§ Requirement
In the entries below, reproduce word for word the lines starting with the one containing "755, 1206, 774]" and running through the one containing "text DataSourceConfig dsConfig)", both included.

--- --- ---

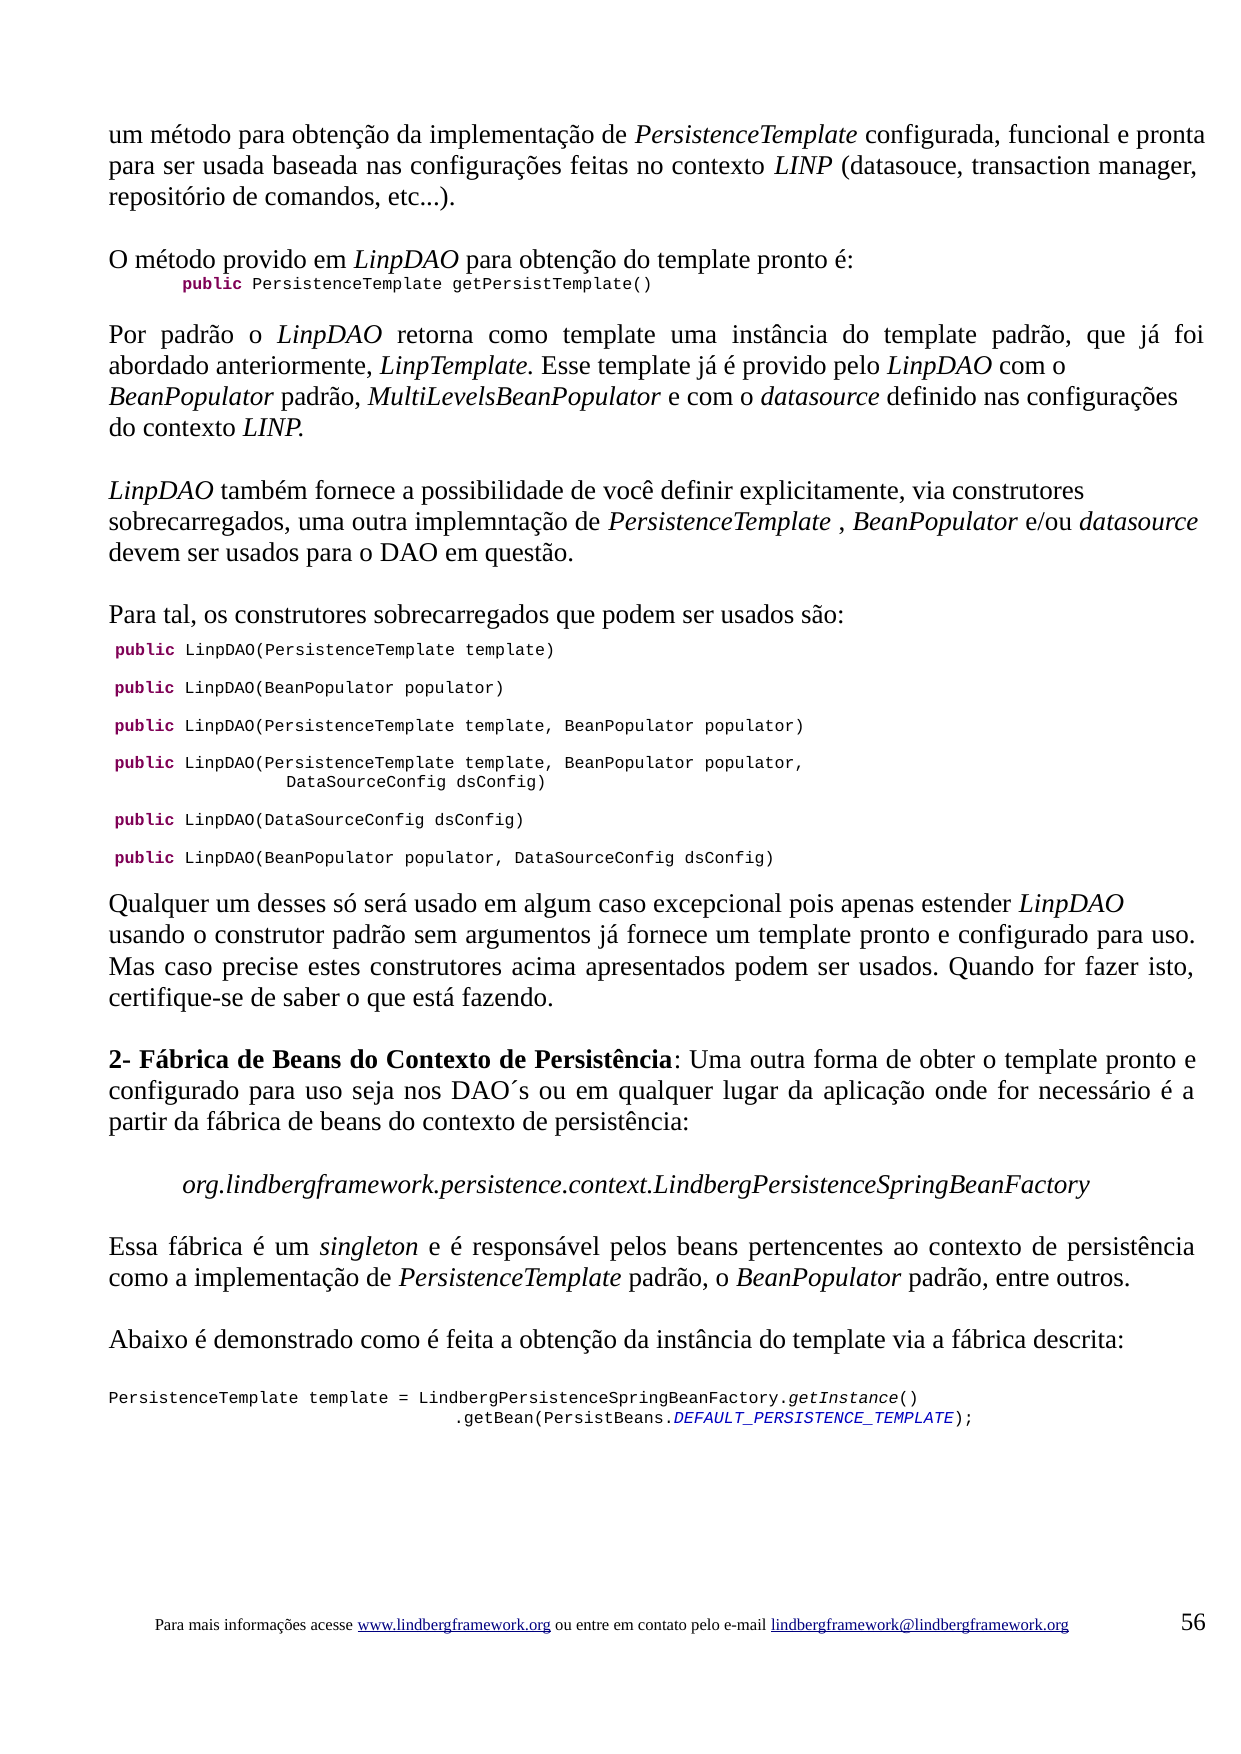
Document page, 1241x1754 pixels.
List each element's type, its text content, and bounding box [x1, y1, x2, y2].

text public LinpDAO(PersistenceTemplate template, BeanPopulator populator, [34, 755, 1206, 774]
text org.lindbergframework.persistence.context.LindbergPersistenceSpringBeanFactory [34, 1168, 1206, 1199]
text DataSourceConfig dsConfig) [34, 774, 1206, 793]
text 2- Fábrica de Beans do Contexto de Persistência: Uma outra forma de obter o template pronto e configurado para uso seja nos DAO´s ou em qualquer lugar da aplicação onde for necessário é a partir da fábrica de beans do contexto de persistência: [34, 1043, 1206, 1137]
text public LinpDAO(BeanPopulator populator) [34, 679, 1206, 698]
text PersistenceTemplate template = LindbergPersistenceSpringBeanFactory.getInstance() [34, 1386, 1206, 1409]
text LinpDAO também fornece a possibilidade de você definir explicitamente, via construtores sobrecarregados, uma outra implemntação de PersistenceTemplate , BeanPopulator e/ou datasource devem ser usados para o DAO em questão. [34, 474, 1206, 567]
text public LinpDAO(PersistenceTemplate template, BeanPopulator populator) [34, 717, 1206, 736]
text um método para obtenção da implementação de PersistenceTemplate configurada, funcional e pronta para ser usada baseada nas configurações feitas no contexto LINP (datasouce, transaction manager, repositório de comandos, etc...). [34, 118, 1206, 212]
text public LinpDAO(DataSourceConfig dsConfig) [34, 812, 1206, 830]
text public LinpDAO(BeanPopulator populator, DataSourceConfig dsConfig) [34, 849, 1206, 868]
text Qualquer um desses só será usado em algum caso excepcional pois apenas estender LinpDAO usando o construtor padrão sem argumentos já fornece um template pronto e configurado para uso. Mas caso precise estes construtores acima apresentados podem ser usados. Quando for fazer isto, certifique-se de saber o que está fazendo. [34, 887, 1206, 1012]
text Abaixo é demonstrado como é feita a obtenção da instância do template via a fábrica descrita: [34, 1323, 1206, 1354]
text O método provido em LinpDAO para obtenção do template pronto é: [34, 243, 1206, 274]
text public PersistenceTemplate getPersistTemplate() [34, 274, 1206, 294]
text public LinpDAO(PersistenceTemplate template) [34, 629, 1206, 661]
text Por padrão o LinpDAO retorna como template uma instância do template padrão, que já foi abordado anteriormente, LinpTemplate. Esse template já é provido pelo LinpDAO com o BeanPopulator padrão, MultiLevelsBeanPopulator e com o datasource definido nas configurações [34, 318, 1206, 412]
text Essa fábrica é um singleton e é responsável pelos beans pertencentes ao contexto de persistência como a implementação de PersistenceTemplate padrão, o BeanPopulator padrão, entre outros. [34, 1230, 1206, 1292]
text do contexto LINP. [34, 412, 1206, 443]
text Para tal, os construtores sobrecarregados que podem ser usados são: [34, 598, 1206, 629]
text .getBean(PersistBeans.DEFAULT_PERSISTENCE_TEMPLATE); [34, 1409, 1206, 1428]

--- --- ---

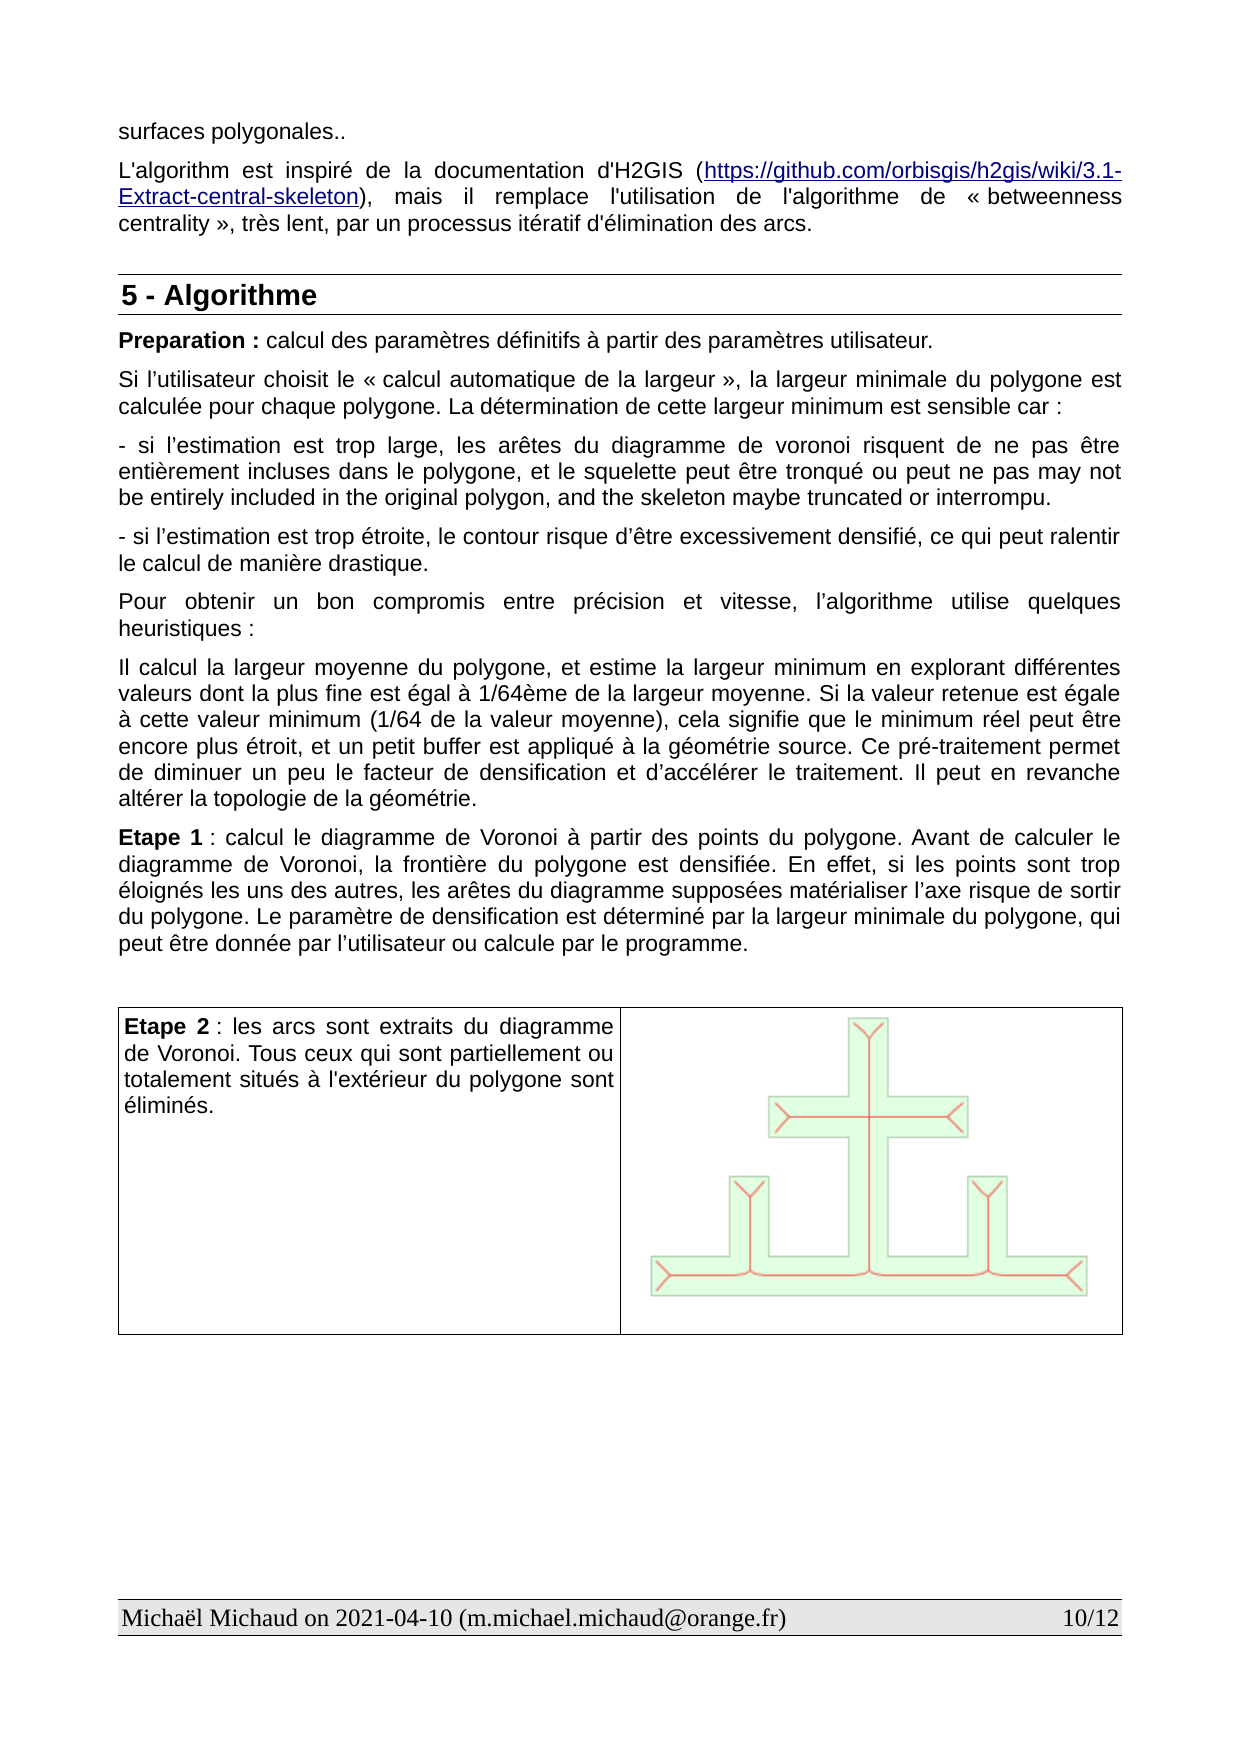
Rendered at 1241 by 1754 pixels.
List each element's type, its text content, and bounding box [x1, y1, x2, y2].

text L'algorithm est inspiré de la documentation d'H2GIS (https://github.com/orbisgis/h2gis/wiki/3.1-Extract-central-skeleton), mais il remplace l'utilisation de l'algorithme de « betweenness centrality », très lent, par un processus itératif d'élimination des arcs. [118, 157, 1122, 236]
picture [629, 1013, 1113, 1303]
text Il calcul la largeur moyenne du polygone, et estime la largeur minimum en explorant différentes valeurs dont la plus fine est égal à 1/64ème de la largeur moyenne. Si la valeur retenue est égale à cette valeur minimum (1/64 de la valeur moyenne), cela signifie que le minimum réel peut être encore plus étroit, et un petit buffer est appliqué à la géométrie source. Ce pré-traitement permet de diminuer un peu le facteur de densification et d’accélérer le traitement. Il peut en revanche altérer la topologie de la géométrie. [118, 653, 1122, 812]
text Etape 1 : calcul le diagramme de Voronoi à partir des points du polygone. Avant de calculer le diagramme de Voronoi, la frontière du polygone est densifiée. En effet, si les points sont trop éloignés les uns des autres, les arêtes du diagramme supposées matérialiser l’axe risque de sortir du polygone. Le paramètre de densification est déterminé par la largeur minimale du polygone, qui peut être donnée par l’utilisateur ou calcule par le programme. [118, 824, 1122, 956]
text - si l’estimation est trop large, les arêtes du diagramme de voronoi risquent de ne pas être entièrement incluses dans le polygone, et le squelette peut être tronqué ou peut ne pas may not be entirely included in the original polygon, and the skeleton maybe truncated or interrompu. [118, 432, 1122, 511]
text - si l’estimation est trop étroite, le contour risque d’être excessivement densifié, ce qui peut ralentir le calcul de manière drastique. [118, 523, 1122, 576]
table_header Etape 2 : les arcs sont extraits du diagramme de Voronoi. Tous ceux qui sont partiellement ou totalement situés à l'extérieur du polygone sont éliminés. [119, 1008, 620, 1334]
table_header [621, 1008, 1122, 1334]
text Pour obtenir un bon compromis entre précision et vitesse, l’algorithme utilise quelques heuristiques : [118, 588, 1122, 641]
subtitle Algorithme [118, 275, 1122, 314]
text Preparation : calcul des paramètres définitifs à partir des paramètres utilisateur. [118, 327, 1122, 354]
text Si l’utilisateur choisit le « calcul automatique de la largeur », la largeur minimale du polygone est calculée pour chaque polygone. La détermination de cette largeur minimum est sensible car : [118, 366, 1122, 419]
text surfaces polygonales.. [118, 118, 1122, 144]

--- --- ---

§ Solution to the problem
text public LinpDAO(PersistenceTemplate template, BeanPopulator populator, [34, 755, 1206, 774]
text org.lindbergframework.persistence.context.LindbergPersistenceSpringBeanFactory [34, 1168, 1206, 1199]
text DataSourceConfig dsConfig) [34, 774, 1206, 793]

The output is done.